§ Problem to work on: Produce a faithful copy of every record below, without the pictures.

==========

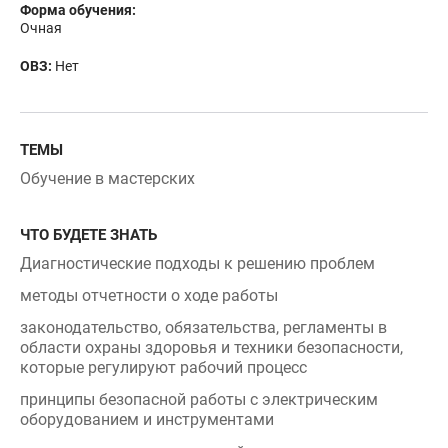
Очная
ОВЗ:
Нет
ТЕМЫ
Обучение в мастерских
ЧТО БУДЕТЕ ЗНАТЬ
Диагностические подходы к решению проблем
методы отчетности о ходе работы
законодательство, обязательства, регламенты в
области охраны здоровья и техники безопасности,
которые регулируют рабочий процесс
принципы безопасной работы с электрическим
оборудованием и инструментами
порядок принятия чрезвычайных мер и оповещения
об авариях, пожаре и необходимости оказания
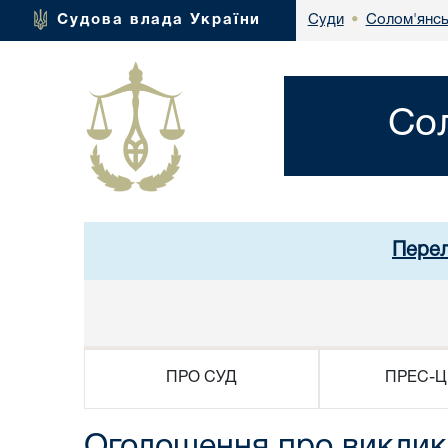
Солом'янсь
Судова влада України
Суди
•
Со
Перел
ПРО СУД
ПРЕС-Ц
Оголошення про виклик 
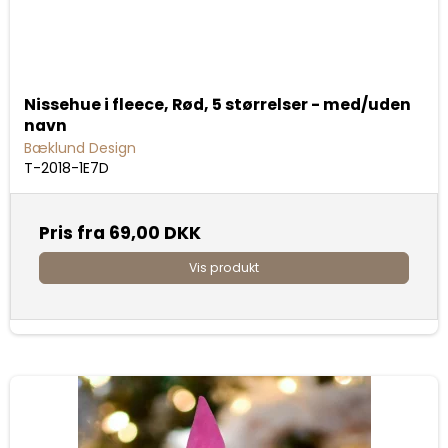
Nissehue i fleece, Rød, 5 størrelser - med/uden
navn
Bæklund Design
T-2018-1E7D
Pris fra
69,00 DKK
Vis produkt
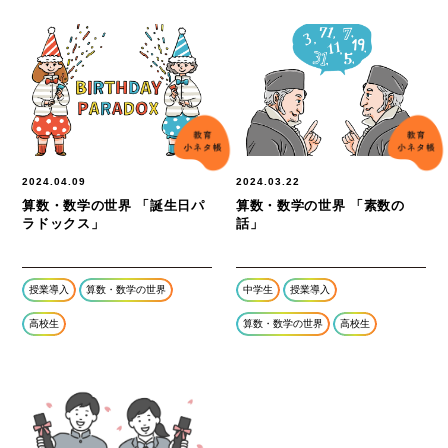
2024.04.09
2024.03.22
算数・数学の世界 「誕生日パ
算数・数学の世界 「素数の
ラドックス」
話」
授業導入
算数・数学の世界
中学生
授業導入
高校生
算数・数学の世界
高校生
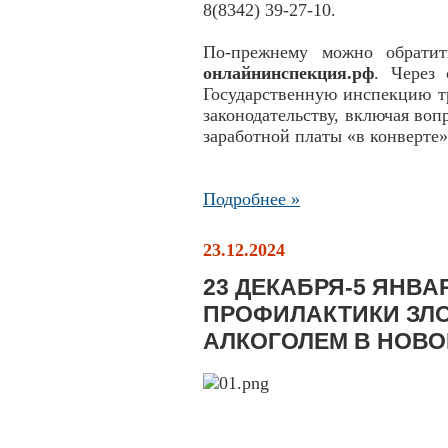
8(8342) 39-27-10.
По-прежнему можно обрати
онлайнинспекция.рф
. Через
Государственную инспекцию тр
законодательству, включая во
заработной платы «в конверте»
Подробнее »
23.12.2024
23 ДЕКАБРЯ-5 ЯНВА
ПРОФИЛАКТИКИ ЗЛ
АЛКОГОЛЕМ В НОВО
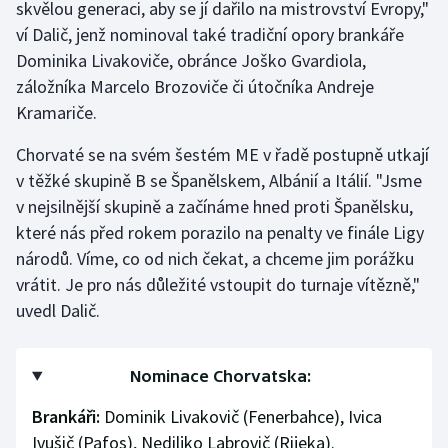
skvělou generaci, aby se jí dařilo na mistrovství Evropy,"
ví Dalič, jenž nominoval také tradiční opory brankáře
Dominika Livakoviče, obránce Joško Gvardiola,
záložníka Marcelo Brozoviče či útočníka Andreje
Kramariče.
Chorvaté se na svém šestém ME v řadě postupně utkají
v těžké skupině B se Španělskem, Albánií a Itálií. "Jsme
v nejsilnější skupině a začínáme hned proti Španělsku,
které nás před rokem porazilo na penalty ve finále Ligy
národů. Víme, co od nich čekat, a chceme jim porážku
vrátit. Je pro nás důležité vstoupit do turnaje vítězně,"
uvedl Dalič.
Nominace Chorvatska:
Brankáři:
Dominik Livakovič (Fenerbahce), Ivica
Ivušič (Pafos), Nediljko Labrovič (Rijeka).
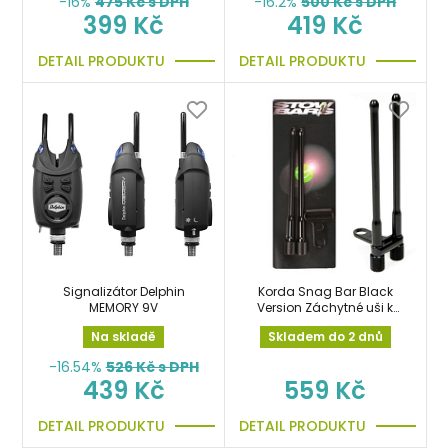
-16%
475
Kč s DPH
-16.2%
500
Kč s DPH
399 Kč
419 Kč
DETAIL PRODUKTU
DETAIL PRODUKTU
Signalizátor Delphin
Korda Snag Bar Black
MEMORY 9V
Version Záchytné uši k
hlásičům černé
Na skladě
Skladem do 2 dnů
-16.54%
526
Kč s DPH
439 Kč
559 Kč
DETAIL PRODUKTU
DETAIL PRODUKTU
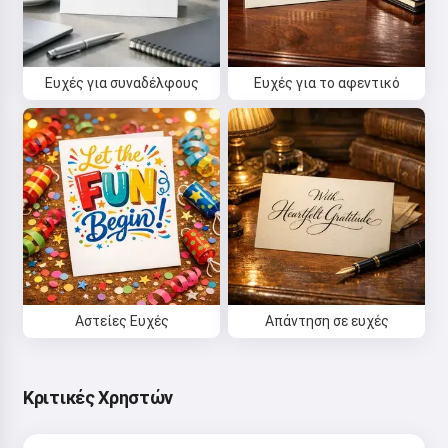
Γεια σας 👋
Ευχές για συναδέλφους
Ευχές για το αφεντικό
Μπορώ να δημιουργήσω
τραγούδια, να γράψω ποιήματα
και ευχές 🥰
Δοκιμάστε το
Αποδέχομαι:
Όροι Χρήσης
,
Αστείες Ευχές
Απάντηση σε ευχές
Πολιτική Απορρήτου
,
Πολιτική Επιστροφών
Κριτικές Χρηστών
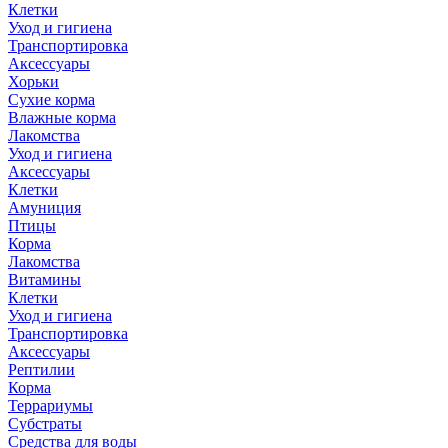
Клетки
Уход и гигиена
Транспортировка
Аксессуары
Хорьки
Сухие корма
Влажные корма
Лакомства
Уход и гигиена
Аксессуары
Клетки
Амуниция
Птицы
Корма
Лакомства
Витамины
Клетки
Уход и гигиена
Транспортировка
Аксессуары
Рептилии
Корма
Террариумы
Субстраты
Средства для воды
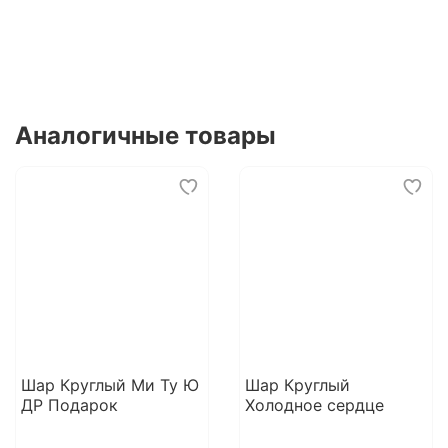
Аналогичные товары
Шар Круглый Ми Ту Ю
Шар Круглый
ДР Подарок
Холодное сердце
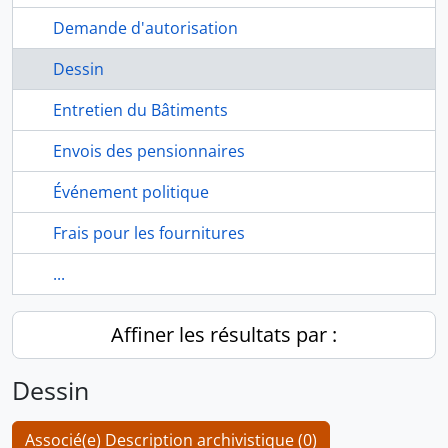
Demande d'autorisation
Dessin
Entretien du Bâtiments
Envois des pensionnaires
Événement politique
Frais pour les fournitures
...
Affiner les résultats par :
Dessin
Associé(e) Description archivistique (0)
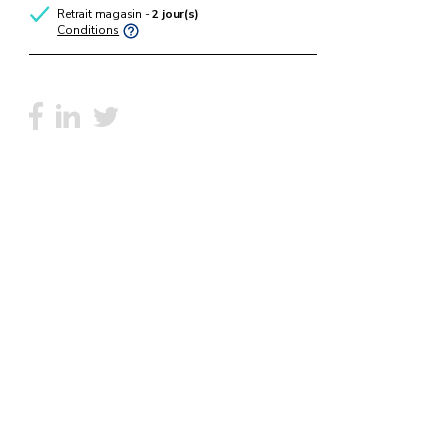
Retrait magasin -
2 jour(s)
Conditions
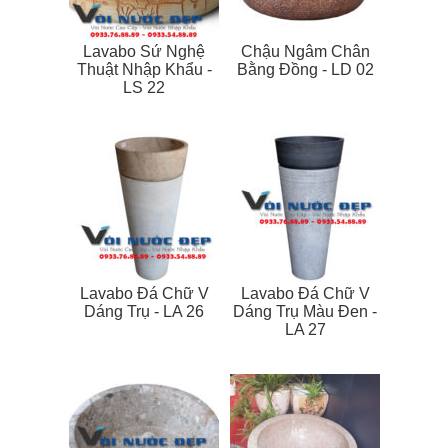
Lavabo Sứ Nghệ
Chậu Ngâm Chân
Thuật Nhập Khẩu -
Bằng Đồng - LD 02
LS 22
Lavabo Đá Chữ V
Lavabo Đá Chữ V
Dáng Trụ - LA 26
Dáng Trụ Màu Đen -
LA 27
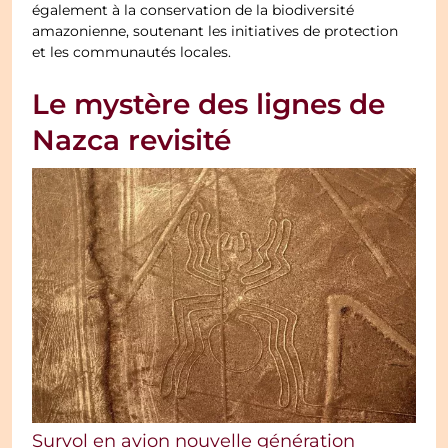
également à la conservation de la biodiversité
amazonienne, soutenant les initiatives de protection
et les communautés locales.
Le mystère des lignes de
Nazca revisité
Survol en avion nouvelle génération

==========

§ Task answer:
Очная
ОВЗ:
Нет
ТЕМЫ
Обучение в мастерских
ЧТО БУДЕТЕ ЗНАТЬ
Диагностические подходы к решению проблем
методы отчетности о ходе работы
законодательство, обязательства, регламенты в
области охраны здоровья и техники безопасности,
которые регулируют рабочий процесс
принципы безопасной работы с электрическим
оборудованием и инструментами
порядок принятия чрезвычайных мер и оповещения
об авариях, пожаре и необходимости оказания
Солом'янсь
Судова влада України
Суди
•
Со
Перел
ПРО СУД
ПРЕС-Ц
Оголошення про виклик 
Nissehue i fleece, Rød, 5 størrelser - med/uden
navn
Bæklund Design
T-2018-1E7D
Pris fra
69,00 DKK
Vis produkt
2024.04.09
2024.03.22
算数・数学の世界 「誕生日パ
算数・数学の世界 「素数の
ラドックス」
話」
授業導入
算数・数学の世界
中学生
授業導入
高校生
算数・数学の世界
高校生
8(8342) 39-27-10.
По-прежнему можно обрати
онлайнинспекция.рф
. Через
Государственную инспекцию тр
законодательству, включая во
заработной платы «в конверте»
Подробнее »
23.12.2024
23 ДЕКАБРЯ-5 ЯНВА
ПРОФИЛАКТИКИ ЗЛ
АЛКОГОЛЕМ В НОВО
skvělou generaci, aby se jí dařilo na mistrovství Evropy,"
ví Dalič, jenž nominoval také tradiční opory brankáře
Dominika Livakoviče, obránce Joško Gvardiola,
záložníka Marcelo Brozoviče či útočníka Andreje
Kramariče.
Chorvaté se na svém šestém ME v řadě postupně utkají
v těžké skupině B se Španělskem, Albánií a Itálií. "Jsme
v nejsilnější skupině a začínáme hned proti Španělsku,
které nás před rokem porazilo na penalty ve finále Ligy
národů. Víme, co od nich čekat, a chceme jim porážku
vrátit. Je pro nás důležité vstoupit do turnaje vítězně,"
uvedl Dalič.
Nominace Chorvatska:
Brankáři:
Dominik Livakovič (Fenerbahce), Ivica
Ivušič (Pafos), Nediljko Labrovič (Rijeka).
-16%
475
Kč s DPH
-16.2%
500
Kč s DPH
399 Kč
419 Kč
DETAIL PRODUKTU
DETAIL PRODUKTU
Signalizátor Delphin
Korda Snag Bar Black
MEMORY 9V
Version Záchytné uši k
hlásičům černé
Na skladě
Skladem do 2 dnů
-16.54%
526
Kč s DPH
439 Kč
559 Kč
DETAIL PRODUKTU
DETAIL PRODUKTU
Γεια σας 👋
Ευχές για συναδέλφους
Ευχές για το αφεντικό
Μπορώ να δημιουργήσω
τραγούδια, να γράψω ποιήματα
και ευχές 🥰
Δοκιμάστε το
Αποδέχομαι:
Όροι Χρήσης
,
Αστείες Ευχές
Απάντηση σε ευχές
Πολιτική Απορρήτου
,
Πολιτική Επιστροφών
Κριτικές Χρηστών
Клетки
Уход и гигиена
Транспортировка
Аксессуары
Хорьки
Сухие корма
Влажные корма
Лакомства
Уход и гигиена
Аксессуары
Клетки
Амуниция
Птицы
Корма
Лакомства
Витамины
Клетки
Уход и гигиена
Транспортировка
Аксессуары
Рептилии
Корма
Террариумы
Субстраты
Средства для воды
Аналогичные товары
Шар Круглый Ми Ту Ю
Шар Круглый
ДР Подарок
Холодное сердце
Demande d'autorisation
Dessin
Entretien du Bâtiments
Envois des pensionnaires
Événement politique
Frais pour les fournitures
...
Affiner les résultats par :
Dessin
Associé(e) Description archivistique (0)
Retrait magasin -
2 jour(s)
Conditions
Lavabo Sứ Nghệ
Chậu Ngâm Chân
Thuật Nhập Khẩu -
Bằng Đồng - LD 02
LS 22
Lavabo Đá Chữ V
Lavabo Đá Chữ V
Dáng Trụ - LA 26
Dáng Trụ Màu Đen -
LA 27
également à la conservation de la biodiversité
amazonienne, soutenant les initiatives de protection
et les communautés locales.
Le mystère des lignes de
Nazca revisité
Survol en avion nouvelle génération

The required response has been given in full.